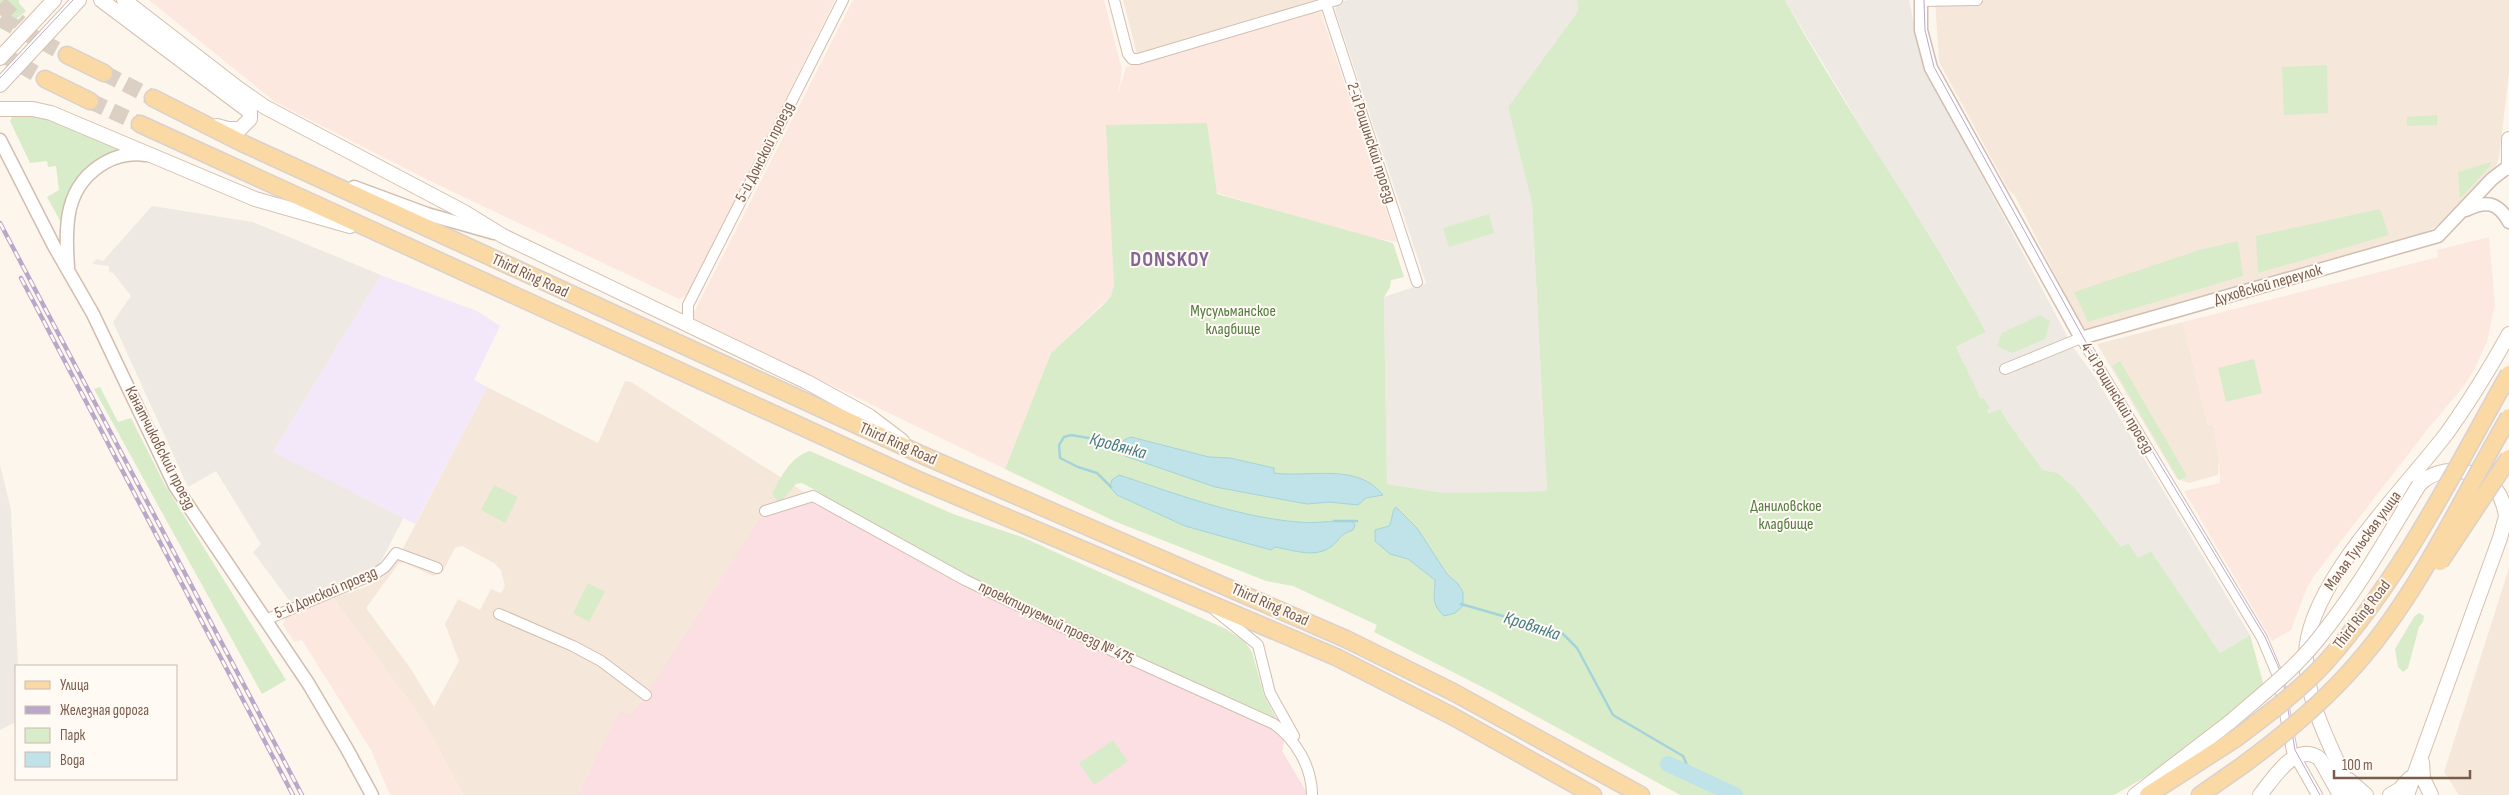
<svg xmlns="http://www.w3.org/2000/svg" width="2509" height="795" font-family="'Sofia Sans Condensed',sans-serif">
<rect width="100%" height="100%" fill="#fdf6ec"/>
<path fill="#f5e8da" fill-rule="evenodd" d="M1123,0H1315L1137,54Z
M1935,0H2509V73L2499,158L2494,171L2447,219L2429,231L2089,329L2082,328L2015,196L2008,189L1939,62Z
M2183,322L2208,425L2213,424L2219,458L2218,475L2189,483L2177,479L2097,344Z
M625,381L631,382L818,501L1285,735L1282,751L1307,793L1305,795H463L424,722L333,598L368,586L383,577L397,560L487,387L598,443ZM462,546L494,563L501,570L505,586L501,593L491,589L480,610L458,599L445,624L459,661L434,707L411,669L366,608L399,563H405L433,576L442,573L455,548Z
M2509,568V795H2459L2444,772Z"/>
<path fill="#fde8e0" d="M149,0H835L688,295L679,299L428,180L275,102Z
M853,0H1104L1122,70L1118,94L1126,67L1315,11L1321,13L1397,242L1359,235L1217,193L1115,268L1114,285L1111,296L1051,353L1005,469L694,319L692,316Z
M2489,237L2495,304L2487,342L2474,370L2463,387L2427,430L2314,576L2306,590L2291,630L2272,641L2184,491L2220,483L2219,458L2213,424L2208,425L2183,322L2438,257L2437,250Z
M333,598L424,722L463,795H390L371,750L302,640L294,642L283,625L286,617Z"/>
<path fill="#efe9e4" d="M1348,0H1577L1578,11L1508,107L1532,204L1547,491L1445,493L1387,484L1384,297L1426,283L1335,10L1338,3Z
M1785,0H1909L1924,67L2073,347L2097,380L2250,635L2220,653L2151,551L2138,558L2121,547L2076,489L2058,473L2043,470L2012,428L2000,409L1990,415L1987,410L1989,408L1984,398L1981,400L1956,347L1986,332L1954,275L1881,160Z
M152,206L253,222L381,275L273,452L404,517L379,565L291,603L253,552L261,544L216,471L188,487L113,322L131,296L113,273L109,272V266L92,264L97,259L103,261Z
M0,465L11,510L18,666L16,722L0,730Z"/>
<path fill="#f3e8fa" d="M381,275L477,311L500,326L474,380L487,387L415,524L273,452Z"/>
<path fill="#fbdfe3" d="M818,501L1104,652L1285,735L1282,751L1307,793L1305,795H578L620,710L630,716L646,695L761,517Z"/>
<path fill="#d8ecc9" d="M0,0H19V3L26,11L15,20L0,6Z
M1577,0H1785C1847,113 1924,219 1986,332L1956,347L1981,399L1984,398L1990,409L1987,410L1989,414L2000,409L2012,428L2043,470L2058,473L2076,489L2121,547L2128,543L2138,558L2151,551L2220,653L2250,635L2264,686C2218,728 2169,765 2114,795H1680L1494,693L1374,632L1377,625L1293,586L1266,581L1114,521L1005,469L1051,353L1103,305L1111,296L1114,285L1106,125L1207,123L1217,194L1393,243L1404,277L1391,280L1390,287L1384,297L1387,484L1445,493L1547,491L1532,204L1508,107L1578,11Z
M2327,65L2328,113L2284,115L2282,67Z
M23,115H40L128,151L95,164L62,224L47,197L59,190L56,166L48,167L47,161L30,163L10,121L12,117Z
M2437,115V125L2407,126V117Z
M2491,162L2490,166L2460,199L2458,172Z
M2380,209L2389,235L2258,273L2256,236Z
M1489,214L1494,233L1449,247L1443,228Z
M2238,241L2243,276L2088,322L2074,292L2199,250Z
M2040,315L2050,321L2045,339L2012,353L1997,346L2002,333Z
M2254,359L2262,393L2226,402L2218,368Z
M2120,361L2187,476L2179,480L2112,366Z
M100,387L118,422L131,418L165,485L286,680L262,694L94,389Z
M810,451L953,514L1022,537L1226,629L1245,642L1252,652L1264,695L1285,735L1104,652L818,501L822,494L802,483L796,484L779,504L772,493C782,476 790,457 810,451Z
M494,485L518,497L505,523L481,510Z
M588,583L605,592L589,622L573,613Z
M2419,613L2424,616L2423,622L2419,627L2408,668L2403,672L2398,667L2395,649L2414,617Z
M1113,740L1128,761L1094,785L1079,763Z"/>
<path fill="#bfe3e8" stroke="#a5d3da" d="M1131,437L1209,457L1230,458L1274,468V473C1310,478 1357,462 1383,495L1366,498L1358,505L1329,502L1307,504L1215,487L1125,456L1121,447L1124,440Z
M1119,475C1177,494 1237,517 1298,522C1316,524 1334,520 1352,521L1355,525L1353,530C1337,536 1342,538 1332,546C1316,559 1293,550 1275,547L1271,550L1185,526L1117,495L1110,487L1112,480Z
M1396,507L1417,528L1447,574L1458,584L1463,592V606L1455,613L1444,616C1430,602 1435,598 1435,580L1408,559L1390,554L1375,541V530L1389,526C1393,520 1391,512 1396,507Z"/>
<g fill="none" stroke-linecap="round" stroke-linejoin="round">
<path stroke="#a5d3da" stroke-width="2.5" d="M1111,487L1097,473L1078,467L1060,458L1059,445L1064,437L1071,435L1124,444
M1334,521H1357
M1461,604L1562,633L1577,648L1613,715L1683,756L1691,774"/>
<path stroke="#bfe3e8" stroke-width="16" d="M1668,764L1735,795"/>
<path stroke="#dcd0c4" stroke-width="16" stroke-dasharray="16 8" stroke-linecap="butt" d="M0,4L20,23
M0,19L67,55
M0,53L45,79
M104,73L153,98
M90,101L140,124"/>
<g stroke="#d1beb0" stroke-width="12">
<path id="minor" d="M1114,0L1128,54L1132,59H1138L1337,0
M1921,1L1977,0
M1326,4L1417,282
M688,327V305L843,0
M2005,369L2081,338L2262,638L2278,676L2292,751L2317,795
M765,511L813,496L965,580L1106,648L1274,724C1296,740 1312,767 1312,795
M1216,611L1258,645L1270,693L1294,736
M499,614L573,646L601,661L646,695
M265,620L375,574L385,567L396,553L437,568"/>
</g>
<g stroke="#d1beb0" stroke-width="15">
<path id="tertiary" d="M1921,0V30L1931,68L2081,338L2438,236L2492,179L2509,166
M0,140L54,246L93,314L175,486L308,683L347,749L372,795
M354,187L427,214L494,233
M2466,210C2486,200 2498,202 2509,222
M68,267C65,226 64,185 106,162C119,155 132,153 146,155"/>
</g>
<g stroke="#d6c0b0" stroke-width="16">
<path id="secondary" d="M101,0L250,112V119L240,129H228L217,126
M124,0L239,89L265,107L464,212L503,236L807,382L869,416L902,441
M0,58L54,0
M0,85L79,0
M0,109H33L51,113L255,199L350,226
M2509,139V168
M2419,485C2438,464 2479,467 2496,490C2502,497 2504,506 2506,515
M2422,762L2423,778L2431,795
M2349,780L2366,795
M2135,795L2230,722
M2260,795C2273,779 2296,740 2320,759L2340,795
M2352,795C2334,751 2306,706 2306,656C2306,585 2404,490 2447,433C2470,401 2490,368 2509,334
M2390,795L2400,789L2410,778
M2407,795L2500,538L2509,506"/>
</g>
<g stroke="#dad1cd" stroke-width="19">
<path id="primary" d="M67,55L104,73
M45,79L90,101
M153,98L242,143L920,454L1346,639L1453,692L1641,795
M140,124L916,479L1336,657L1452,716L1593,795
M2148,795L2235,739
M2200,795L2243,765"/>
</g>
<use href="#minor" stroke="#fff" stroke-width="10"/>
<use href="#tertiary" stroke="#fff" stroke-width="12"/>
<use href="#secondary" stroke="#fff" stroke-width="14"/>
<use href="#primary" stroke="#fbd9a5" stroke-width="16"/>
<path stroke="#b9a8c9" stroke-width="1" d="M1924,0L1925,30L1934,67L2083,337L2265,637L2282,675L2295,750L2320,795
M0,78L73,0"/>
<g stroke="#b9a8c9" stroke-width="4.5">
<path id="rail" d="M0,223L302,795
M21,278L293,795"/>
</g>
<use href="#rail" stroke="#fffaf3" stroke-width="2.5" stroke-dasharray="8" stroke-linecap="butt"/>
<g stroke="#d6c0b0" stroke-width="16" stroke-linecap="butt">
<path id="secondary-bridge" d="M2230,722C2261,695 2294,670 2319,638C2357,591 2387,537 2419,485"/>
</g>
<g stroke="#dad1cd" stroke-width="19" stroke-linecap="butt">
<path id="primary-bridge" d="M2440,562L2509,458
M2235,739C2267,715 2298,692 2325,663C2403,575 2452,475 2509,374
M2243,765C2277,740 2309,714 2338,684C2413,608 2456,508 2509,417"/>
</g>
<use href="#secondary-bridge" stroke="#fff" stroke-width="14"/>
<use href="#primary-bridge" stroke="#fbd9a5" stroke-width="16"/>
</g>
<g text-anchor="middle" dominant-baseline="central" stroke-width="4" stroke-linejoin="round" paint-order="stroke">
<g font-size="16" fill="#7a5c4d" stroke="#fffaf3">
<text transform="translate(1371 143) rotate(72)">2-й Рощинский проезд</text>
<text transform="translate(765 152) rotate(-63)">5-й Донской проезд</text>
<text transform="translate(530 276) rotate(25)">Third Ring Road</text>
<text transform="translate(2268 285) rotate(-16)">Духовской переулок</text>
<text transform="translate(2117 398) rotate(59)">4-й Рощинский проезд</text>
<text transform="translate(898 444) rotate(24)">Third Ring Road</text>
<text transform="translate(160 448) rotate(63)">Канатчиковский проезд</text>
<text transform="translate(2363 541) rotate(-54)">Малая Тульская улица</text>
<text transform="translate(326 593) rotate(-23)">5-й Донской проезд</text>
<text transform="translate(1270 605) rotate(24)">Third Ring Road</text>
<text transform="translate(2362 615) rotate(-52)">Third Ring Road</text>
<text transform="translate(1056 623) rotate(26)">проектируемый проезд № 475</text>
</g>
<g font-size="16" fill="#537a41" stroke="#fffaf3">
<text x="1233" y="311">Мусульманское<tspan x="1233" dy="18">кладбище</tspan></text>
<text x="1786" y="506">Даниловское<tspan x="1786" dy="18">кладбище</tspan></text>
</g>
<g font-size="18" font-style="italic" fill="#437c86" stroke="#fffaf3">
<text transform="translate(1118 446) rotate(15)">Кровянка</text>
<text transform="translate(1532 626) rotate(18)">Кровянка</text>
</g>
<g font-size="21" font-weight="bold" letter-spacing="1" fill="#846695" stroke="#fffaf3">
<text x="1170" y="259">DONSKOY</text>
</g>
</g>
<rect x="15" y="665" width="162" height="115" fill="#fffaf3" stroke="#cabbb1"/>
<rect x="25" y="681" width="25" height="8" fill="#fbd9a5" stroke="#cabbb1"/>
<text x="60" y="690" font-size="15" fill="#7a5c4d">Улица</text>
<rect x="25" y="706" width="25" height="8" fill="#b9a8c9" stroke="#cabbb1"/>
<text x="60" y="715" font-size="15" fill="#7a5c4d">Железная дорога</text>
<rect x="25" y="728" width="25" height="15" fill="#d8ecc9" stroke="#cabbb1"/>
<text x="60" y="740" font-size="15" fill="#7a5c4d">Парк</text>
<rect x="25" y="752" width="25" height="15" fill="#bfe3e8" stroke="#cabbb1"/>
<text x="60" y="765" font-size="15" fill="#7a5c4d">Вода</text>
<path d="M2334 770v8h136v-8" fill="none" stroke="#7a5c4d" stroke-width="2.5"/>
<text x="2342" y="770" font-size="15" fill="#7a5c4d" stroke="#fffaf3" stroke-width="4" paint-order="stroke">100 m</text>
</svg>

########################################

* Assigned task
Taking the entries above, write out exactly the lines starting with the line containing "M1119,475C1177,494 1237,517 1298,522C1316,524" and going on through the line containing "M2419,485C2438,464 2479,467 2496,490C2502,497", both included, and nothing else.

* Result
M1119,475C1177,494 1237,517 1298,522C1316,524 1334,520 1352,521L1355,525L1353,530C1337,536 1342,538 1332,546C1316,559 1293,550 1275,547L1271,550L1185,526L1117,495L1110,487L1112,480Z
M1396,507L1417,528L1447,574L1458,584L1463,592V606L1455,613L1444,616C1430,602 1435,598 1435,580L1408,559L1390,554L1375,541V530L1389,526C1393,520 1391,512 1396,507Z"/>
<g fill="none" stroke-linecap="round" stroke-linejoin="round">
<path stroke="#a5d3da" stroke-width="2.5" d="M1111,487L1097,473L1078,467L1060,458L1059,445L1064,437L1071,435L1124,444
M1334,521H1357
M1461,604L1562,633L1577,648L1613,715L1683,756L1691,774"/>
<path stroke="#bfe3e8" stroke-width="16" d="M1668,764L1735,795"/>
<path stroke="#dcd0c4" stroke-width="16" stroke-dasharray="16 8" stroke-linecap="butt" d="M0,4L20,23
M0,19L67,55
M0,53L45,79
M104,73L153,98
M90,101L140,124"/>
<g stroke="#d1beb0" stroke-width="12">
<path id="minor" d="M1114,0L1128,54L1132,59H1138L1337,0
M1921,1L1977,0
M1326,4L1417,282
M688,327V305L843,0
M2005,369L2081,338L2262,638L2278,676L2292,751L2317,795
M765,511L813,496L965,580L1106,648L1274,724C1296,740 1312,767 1312,795
M1216,611L1258,645L1270,693L1294,736
M499,614L573,646L601,661L646,695
M265,620L375,574L385,567L396,553L437,568"/>
</g>
<g stroke="#d1beb0" stroke-width="15">
<path id="tertiary" d="M1921,0V30L1931,68L2081,338L2438,236L2492,179L2509,166
M0,140L54,246L93,314L175,486L308,683L347,749L372,795
M354,187L427,214L494,233
M2466,210C2486,200 2498,202 2509,222
M68,267C65,226 64,185 106,162C119,155 132,153 146,155"/>
</g>
<g stroke="#d6c0b0" stroke-width="16">
<path id="secondary" d="M101,0L250,112V119L240,129H228L217,126
M124,0L239,89L265,107L464,212L503,236L807,382L869,416L902,441
M0,58L54,0
M0,85L79,0
M0,109H33L51,113L255,199L350,226
M2509,139V168
M2419,485C2438,464 2479,467 2496,490C2502,497 2504,506 2506,515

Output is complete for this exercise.